▸ **Consignes de l'exercice**
A. Répondez à ces questions sur le texte consacré à l'entraînement et aux mitochondries :
(i) Dans l'étude assez récente, quel entraînement a stimulé le fonctionnement mitochondrial ?
(ii) De combien un marqueur de la quantité de mitochondries a-t-il augmenté dans l'étude à deux séances par jour ?
(iii) Selon l'entraînement polarisé, quelle part du total les meilleurs athlètes d'endurance font-ils à des intensités très élevées ?
B. Reprenez le texte sur l'entraînement et les mitochondries après sa dernière phrase et prolongez-le.

▸ **Passage extrait**

::::::::

La réponse la plus sûre est que nous n’en savons pas plus ni avec certitude sur ce sujet. Mais plusieurs études sur des rats et des êtres humains, dont une publiée par ces mêmes chercheurs [2], suggèrent la règle empirique suivante : la quantité d’entrainement physique réalisée détermine la quantité de mitochondries que les cellules vont contenir ; et l’intensité de l’entrainement détermine la puissance de chaque unité de mitochondries.

Dans le cadre d’une étude assez récente, ni un entrainement continu juste sous le seuil, ni des entrainements avec des intervalles longs de 4 – 7 x 4 mn à 90 % de la puissance maximale (le niveau de puissance le plus élevé dans un test VO2max sur un vélo stationnaire) n’ont changé le fonctionnement mitochondrial, mais des sprints de 4 – 10 x 30 secondes à 200 % de la puissance maximale ont stimulé le fonctionnement mitochondrial. Il faut cette intensité très élevée pour booster le rendement de chaque mitochondrie. D’un autre côté, aucun des entrainements réalisés trois fois par semaine n’a augmenté la quantité globale des mitochondries après quatre semaines.

Au contraire, une autre étude par les mêmes chercheurs a fait faire des entrainements par intervalles à des participants deux fois par jour, sept jours par semaine pendant trois semaines. Cette fois-ci, un marqueur de la quantité de mitochondries a augmenté de 40 %. En d’autres termes, pour obtenir plus de mitochondries il faut accumuler du volume.

Comme les chercheurs l’ont fait remarquer, ces résultats correspondent parfaitement au paradigme de “l’entrainement polarisé” observé par Stephen Seiler, qui est l’idée selon laquelle les meilleurs athlètes d’endurance accumulent généralement des volumes importants d’entrainement à des intensités relativement faibles, mais incluent aussi une petite quantité, entre 10 % et 20 % du total, à des intensités très élevées. L’association d’un volume important et d’une intensité élevée (mais pas en même temps) apporterait vraisemblablement aux athlètes de grandes quantités de mitochondries très puissantes.

Une autre étude [3] a affiché des données qui ont comparé 30 minutes d’entrainement continu avec un entrainement par intervalles difficiles de 4 x 5 mn à 65 % de la puissance maximale, et 2 mn 30 de récupération, à des intensités sélectionnées pour que les deux groupes fassent la même quantité de travail au total.

L’une des choses remarquables dans cette étude était que les entrainements n’étaient pas assignés à différentes personnes – au lieu de cela, ils étaient répartis sur différentes jambes des mêmes individus ! En utilisant un système de pédalage sur une seule jambe, tous les facteurs extérieurs, depuis les variations génétiques au stress et jusqu’à l’alimentation, restaient constants pour chaque comparaison.

::::::::

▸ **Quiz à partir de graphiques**

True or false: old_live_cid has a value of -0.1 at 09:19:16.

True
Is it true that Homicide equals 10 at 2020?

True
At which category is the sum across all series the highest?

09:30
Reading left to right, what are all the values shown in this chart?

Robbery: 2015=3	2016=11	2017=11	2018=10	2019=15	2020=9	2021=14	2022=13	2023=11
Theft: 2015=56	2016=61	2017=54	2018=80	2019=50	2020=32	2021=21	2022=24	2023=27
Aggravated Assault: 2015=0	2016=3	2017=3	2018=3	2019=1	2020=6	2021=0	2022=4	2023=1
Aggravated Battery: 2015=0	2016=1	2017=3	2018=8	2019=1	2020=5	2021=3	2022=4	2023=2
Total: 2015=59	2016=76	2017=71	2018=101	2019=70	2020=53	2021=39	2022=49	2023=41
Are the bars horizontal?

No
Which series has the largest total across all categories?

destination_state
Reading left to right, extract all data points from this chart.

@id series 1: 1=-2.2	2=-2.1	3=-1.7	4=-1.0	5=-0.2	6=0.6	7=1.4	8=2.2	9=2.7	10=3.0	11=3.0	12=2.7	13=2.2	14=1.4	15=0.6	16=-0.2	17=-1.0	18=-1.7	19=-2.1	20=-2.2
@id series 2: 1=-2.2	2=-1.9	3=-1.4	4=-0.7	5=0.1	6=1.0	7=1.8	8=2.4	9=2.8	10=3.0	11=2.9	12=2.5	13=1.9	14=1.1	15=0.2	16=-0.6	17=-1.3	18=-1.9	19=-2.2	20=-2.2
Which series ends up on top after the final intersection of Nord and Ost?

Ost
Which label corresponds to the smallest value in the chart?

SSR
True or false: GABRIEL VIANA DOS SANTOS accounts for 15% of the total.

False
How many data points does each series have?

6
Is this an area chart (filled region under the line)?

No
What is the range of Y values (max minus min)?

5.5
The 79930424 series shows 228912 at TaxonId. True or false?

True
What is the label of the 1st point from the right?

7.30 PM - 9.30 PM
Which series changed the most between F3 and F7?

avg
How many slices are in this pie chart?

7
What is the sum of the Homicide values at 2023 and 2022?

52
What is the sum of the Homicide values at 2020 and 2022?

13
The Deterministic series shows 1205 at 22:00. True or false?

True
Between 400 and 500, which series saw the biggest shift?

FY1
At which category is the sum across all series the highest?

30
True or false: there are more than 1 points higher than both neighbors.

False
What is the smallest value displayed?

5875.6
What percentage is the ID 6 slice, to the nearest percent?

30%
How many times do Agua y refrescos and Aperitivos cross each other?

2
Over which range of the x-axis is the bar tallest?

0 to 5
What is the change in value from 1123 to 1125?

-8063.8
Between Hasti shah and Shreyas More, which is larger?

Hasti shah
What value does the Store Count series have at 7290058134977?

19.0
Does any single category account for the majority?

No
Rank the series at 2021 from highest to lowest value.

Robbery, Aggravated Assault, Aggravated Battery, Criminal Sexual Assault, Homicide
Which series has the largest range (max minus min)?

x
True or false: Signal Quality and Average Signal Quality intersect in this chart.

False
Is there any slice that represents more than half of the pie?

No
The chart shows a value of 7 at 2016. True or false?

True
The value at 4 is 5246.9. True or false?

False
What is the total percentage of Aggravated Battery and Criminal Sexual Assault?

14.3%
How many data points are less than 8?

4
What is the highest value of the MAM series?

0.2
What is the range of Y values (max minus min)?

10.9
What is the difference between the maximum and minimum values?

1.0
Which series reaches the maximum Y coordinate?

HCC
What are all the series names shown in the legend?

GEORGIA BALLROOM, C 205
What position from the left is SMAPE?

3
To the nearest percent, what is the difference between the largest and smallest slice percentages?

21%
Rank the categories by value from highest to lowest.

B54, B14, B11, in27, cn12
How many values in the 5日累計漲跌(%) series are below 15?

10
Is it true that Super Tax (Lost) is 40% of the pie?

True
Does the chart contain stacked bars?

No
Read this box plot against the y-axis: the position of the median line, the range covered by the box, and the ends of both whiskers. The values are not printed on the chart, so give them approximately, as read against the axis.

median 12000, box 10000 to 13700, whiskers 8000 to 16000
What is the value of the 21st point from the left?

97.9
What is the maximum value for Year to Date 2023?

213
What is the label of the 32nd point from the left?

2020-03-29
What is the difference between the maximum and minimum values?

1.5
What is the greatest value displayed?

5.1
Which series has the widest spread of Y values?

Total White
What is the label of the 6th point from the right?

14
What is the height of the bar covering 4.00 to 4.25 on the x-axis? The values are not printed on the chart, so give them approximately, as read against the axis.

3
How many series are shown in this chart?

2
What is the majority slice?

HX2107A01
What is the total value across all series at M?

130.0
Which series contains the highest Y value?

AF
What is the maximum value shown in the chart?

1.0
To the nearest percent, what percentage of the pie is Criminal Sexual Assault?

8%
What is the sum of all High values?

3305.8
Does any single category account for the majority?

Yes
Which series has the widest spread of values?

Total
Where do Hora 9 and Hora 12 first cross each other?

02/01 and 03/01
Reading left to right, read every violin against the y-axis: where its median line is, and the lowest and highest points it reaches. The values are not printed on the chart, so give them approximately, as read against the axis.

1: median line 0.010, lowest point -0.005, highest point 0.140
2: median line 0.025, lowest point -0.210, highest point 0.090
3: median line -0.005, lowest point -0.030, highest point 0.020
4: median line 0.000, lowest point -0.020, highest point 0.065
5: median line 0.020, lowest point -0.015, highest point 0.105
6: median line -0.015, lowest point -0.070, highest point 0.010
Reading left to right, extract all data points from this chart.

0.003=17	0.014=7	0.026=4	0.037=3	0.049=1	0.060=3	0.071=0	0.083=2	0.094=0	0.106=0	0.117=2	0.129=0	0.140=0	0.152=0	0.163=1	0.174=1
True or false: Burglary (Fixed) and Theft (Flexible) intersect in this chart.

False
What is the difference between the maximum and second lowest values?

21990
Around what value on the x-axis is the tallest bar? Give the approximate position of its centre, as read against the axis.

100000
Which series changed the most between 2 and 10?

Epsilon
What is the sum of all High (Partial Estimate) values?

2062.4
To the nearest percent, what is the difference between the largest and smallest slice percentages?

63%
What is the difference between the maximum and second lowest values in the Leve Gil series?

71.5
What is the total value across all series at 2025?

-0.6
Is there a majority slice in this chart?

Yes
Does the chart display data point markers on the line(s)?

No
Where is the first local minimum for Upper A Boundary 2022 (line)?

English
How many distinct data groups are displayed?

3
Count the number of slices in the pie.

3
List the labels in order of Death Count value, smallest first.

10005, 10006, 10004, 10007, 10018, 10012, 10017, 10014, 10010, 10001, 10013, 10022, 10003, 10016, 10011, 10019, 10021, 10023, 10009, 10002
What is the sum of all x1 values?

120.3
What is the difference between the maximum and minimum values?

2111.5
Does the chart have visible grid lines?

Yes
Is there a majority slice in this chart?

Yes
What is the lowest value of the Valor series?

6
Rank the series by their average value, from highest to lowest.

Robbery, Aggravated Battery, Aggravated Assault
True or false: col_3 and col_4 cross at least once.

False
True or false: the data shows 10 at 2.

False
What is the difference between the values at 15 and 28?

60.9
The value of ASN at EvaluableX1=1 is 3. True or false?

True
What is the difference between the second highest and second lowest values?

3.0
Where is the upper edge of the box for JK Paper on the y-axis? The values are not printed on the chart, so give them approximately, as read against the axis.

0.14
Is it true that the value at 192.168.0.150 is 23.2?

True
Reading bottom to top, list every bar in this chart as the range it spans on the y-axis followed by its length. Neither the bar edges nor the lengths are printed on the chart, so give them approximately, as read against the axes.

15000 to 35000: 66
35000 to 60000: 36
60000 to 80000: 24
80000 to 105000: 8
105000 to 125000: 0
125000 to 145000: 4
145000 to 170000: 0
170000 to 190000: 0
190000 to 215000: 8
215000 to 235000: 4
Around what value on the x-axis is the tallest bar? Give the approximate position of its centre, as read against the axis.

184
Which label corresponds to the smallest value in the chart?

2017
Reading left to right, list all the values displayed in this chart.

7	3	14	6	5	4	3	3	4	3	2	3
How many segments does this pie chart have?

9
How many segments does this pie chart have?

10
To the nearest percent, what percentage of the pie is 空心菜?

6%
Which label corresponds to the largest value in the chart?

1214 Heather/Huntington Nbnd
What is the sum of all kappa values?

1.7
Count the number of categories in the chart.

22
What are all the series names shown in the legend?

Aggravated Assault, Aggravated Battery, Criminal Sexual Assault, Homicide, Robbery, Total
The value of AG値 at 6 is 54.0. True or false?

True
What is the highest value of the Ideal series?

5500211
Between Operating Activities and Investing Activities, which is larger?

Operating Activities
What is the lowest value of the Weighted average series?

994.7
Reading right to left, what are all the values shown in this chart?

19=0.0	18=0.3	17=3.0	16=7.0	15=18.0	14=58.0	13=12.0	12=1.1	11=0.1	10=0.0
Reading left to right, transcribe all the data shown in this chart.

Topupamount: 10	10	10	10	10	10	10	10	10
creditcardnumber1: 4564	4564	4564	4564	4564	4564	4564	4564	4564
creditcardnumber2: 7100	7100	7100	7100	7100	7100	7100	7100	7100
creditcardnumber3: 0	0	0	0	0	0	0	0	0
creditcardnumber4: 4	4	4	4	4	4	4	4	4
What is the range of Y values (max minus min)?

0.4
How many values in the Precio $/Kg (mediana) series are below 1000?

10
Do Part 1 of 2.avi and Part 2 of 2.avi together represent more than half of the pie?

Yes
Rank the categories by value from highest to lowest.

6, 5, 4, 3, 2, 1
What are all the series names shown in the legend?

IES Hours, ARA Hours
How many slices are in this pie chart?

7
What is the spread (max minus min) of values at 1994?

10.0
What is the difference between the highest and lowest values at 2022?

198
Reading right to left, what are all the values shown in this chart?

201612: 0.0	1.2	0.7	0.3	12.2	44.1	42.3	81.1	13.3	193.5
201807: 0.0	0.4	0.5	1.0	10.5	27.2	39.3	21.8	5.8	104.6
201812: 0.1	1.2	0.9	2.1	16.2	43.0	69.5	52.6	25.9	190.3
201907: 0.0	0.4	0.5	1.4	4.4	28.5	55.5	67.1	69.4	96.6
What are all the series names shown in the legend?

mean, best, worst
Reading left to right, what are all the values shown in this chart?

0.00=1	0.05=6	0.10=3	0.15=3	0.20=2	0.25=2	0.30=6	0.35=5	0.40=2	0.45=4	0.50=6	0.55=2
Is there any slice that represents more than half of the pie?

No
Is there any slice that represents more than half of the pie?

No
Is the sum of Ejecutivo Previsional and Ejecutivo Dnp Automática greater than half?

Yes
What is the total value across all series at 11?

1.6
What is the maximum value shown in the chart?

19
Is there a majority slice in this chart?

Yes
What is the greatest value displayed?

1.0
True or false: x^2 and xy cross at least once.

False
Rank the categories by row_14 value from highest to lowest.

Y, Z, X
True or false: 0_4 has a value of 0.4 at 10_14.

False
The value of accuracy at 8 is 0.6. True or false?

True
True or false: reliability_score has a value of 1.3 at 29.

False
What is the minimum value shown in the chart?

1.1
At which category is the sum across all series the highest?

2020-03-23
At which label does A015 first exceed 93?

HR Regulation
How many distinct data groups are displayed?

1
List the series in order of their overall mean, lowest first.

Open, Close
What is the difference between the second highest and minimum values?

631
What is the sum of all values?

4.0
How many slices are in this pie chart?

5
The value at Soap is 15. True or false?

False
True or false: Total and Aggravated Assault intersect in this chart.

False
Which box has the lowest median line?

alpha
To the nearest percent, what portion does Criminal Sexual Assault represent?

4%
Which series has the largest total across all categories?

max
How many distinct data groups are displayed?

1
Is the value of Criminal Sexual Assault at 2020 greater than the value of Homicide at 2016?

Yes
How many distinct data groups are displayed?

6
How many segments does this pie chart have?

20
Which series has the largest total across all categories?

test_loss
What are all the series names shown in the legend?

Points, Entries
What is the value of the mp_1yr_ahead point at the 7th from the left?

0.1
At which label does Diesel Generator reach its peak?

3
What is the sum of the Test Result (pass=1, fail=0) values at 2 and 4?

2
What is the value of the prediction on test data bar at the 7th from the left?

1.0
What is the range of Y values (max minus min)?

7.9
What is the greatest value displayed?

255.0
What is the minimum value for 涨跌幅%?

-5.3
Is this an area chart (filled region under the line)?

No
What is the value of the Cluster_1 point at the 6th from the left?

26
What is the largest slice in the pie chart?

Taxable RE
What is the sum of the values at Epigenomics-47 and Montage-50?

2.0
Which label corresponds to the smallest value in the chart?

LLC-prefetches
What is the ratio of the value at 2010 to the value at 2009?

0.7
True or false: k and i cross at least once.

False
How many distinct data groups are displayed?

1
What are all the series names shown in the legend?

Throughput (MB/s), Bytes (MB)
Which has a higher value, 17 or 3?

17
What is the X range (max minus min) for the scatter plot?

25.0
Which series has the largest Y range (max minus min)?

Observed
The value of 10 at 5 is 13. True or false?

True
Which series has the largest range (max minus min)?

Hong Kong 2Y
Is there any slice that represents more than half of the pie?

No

::::::::

▸ **Réponses aux consignes**
A.
(i) Des sprints de 4 – 10 x 30 secondes à 200 % de la puissance maximale.
(ii) De 40 %.
(iii) Entre 10 % et 20 % du total.

B.
Après six entrainements sur une période de deux semaines, la jambe qui avait suivi un entrainement par intervalles a obtenu les améliorations les plus importantes à la fois pour ce qui est de la quantité de mitochondries, ainsi qu’en ce qui concerne le fonctionnement de chaque mitochondrie par rapport à la jambe qui s’était entrainée de façon continue. Cela est en phase avec l’idée selon laquelle l’intensité est ce qui déclenche les améliorations dans le fonctionnement, mais ça ne colle pas avec l’idée que la quantité de mitochondries dépend du volume d’entrainement, étant donné que les deux jambes ont réalisé la même quantité d’entrainement.

Comment réconcilier ces deux choses en apparence contradictoires ? Avec davantage d’études. L’image ne sera sans doute jamais aussi simple que de dire “l’intensité fait une chose et le volume fait autre chose,” mais il se peut que cette tendance générale reste vraie.

Références :

[1] Biochim Biophys Acta. 2014 ; 1840(4):1266-75. 2013. Can we optimise the exercise training prescription to maximise improvements in mitochondria function and content ?

[2] FASEB J. 2016 Feb ;30(2):959-70. Epub 2015. Training intensity modulates changes in PGC-1α and p53 protein content and mitochondrial respiration, but not markers of mitochondrial content in human skeletal muscle.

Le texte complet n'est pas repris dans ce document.